Catfish Farmers Want Imports Inspected
Calls on Congress to tighten regulations.
Compiled by staff
Published: Oct 19, 2009
The Catfish Farmers of America this week launched a major advertising and public safety awareness campaign called "All Catfish Should be Treated Equally". The campaign urges the USDA to enact a congressionally approved law requiring all imported catfish to meet the same stringent health and safety standards as imported beef, poultry and pork.
"We've launched this campaign because of the urgency of this health and safety issue," said Joey Lowery, president of the Catfish Farmers of America. "We need Secretary of Agriculture Tom Vilsack to enact this law now. Nothing is more important than the health and safety of our families. U.S. catfish farmers fully support the toughest and widest-ranging regulations and inspections that will protect American consumers when it comes to catfish - both imported and domestic."
The Catfish Farmers of America advertising campaign is targeting D.C.-based decision-makers and opinion leaders.
While the USDA currently inspects and ensures the safety of all meat and poultry products sold in the United States, it does not inspect seafood. The inspection of seafood is conducted by the Food and Drug Administration.
Last year 5.2 billion pounds of seafood were imported into the United States from foreign countries. However, the FDA inspected only two percent of all imported seafood, including catfish, according to the Government Accountability Office.
"There is absolutely no way to determine whether all these imports are safe from contamination or harmful chemicals that aren't allowed here in the U.S.," said Lowery. "We want USDA approval that every catfish product imported into America meets the same rigorous standards for quality and safety as our farm-raised catfish."
The Catfish Farmers of America started its "All Catfish Should Be Treated Equally" campaign this week because the administration has reached a critical point in the decision-making process for enacting the law.

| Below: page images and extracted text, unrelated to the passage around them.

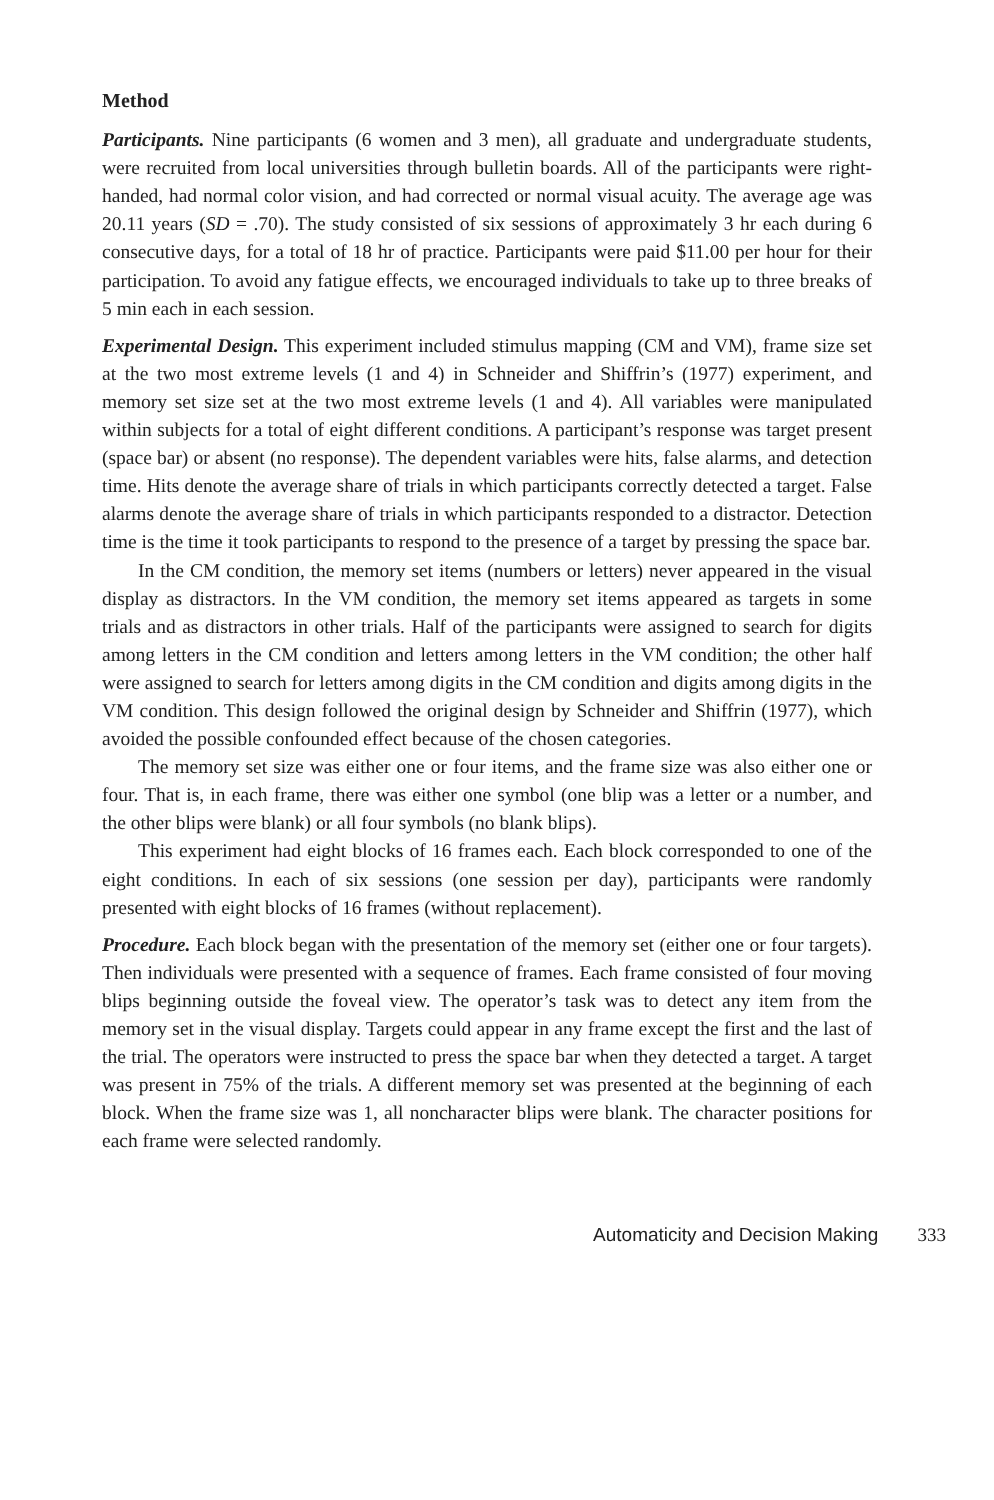Method
Participants. Nine participants (6 women and 3 men), all graduate and undergraduate students, were recruited from local universities through bulletin boards. All of the participants were right-handed, had normal color vision, and had corrected or normal visual acuity. The average age was 20.11 years (SD = .70). The study consisted of six sessions of approximately 3 hr each during 6 consecutive days, for a total of 18 hr of practice. Participants were paid $11.00 per hour for their participation. To avoid any fatigue effects, we encouraged individuals to take up to three breaks of 5 min each in each session.
Experimental Design. This experiment included stimulus mapping (CM and VM), frame size set at the two most extreme levels (1 and 4) in Schneider and Shiffrin’s (1977) experiment, and memory set size set at the two most extreme levels (1 and 4). All variables were manipulated within subjects for a total of eight different conditions. A participant’s response was target present (space bar) or absent (no response). The dependent variables were hits, false alarms, and detection time. Hits denote the average share of trials in which participants correctly detected a target. False alarms denote the average share of trials in which participants responded to a distractor. Detection time is the time it took participants to respond to the presence of a target by pressing the space bar.
In the CM condition, the memory set items (numbers or letters) never appeared in the visual display as distractors. In the VM condition, the memory set items appeared as targets in some trials and as distractors in other trials. Half of the participants were assigned to search for digits among letters in the CM condition and letters among letters in the VM condition; the other half were assigned to search for letters among digits in the CM condition and digits among digits in the VM condition. This design followed the original design by Schneider and Shiffrin (1977), which avoided the possible confounded effect because of the chosen categories.
The memory set size was either one or four items, and the frame size was also either one or four. That is, in each frame, there was either one symbol (one blip was a letter or a number, and the other blips were blank) or all four symbols (no blank blips).
This experiment had eight blocks of 16 frames each. Each block corresponded to one of the eight conditions. In each of six sessions (one session per day), participants were randomly presented with eight blocks of 16 frames (without replacement).
Procedure. Each block began with the presentation of the memory set (either one or four targets). Then individuals were presented with a sequence of frames. Each frame consisted of four moving blips beginning outside the foveal view. The operator’s task was to detect any item from the memory set in the visual display. Targets could appear in any frame except the first and the last of the trial. The operators were instructed to press the space bar when they detected a target. A target was present in 75% of the trials. A different memory set was presented at the beginning of each block. When the frame size was 1, all noncharacter blips were blank. The character positions for each frame were selected randomly.
Automaticity and Decision Making 333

The U.S. Congress, responding to evidence of serious problems with the quality of imported catfish, voted to move catfish inspections and regulation from the FDA to USDA as part of the 2008 Farm Bill. USDA Secretary Vilsack, who has made food safety one of his top priorities, is now considering whether to require that all imported catfish meet USDA standards, or to include only Chinese "channel" catfish which are grown from young U.S. catfish stock.
Catfish products are also imported to the United States from Vietnam and Thailand where fish from the catfish family are called "tra" or "basa." Among the two percent of seafood imports from Vietnam inspected by the FDA during a recent four-year period, nearly one in every five seafood shipments, including catfish, was contaminated with potentially deadly chemicals or drugs that are banned by the United States in farm-raised catfish, according to the FDA.
In a bipartisan appeal, Sen. Blanche L. Lincoln, D-Ark., chairman of the Senate Committee on Agriculture, Nutrition and Forestry, and Sen. Thad Cochran, R-Miss., ranking member of the Senate Appropriations Committee, urged Vilsack to "support a broad definition of catfish that will ensure that catfish products meet the standards for safety that Americans have come to expect from the U.S. Department of Agriculture."